ONU cobra Israel por apoio humanitário aos civis de Gaza
A Corte Internacional de Justiça, braço das Organização das Nações Unidas (ONU), destacou na quarta-feira 22, que Israel precisa garantir atendimento às necessidades básicas dos civis palestinos em Gaza.
O parecer atende a um pedido da ONU para esclarecer atribuições de Tel Aviv perante organismos internacionais e estipula que Israel não pode recorrer à fome como “método de guerra”, devendo colaborar com operações humanitárias, incluindo aquelas coordenadas pela Agência das Nações Unidas de Assistência aos Refugiados da Palestina no Próximo Oriente.

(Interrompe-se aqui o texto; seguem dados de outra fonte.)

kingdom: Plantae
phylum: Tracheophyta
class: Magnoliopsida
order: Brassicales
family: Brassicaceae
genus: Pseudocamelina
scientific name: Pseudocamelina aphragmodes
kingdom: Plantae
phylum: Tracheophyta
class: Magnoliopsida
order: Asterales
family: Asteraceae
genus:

Segundo o escritório humanitário da ONU, cerca de 45% das 8 mil missões de socorro solicitadas para Gaza desde 2023 foram barradas ou negadas por Israel. Esse cenário se intensifica diante da crise humanitária provocada pelos confrontos armados e pela instabilidade do cessar-fogo patrocinado pelos Estados Unidos.

Pelo acordo de paz, está prevista a entrada diária de 600 caminhões com suprimentos em Gaza, onde grande parte dos 2 milhões de habitantes se encontra desalojada. Israel já acusou o grupo terrorista Hamas de desviar parte dessa ajuda e justifica as restrições como forma de pressão sobre a facção.
“Nós controlamos nossa própria segurança e deixamos claro às forças internacionais que Israel decidirá quais forças são inaceitáveis para nós — e é assim que agimos e continuaremos a agir”, tratou o primeiro-ministro israelense no início da reunião de gabinete, neste domingo, 26.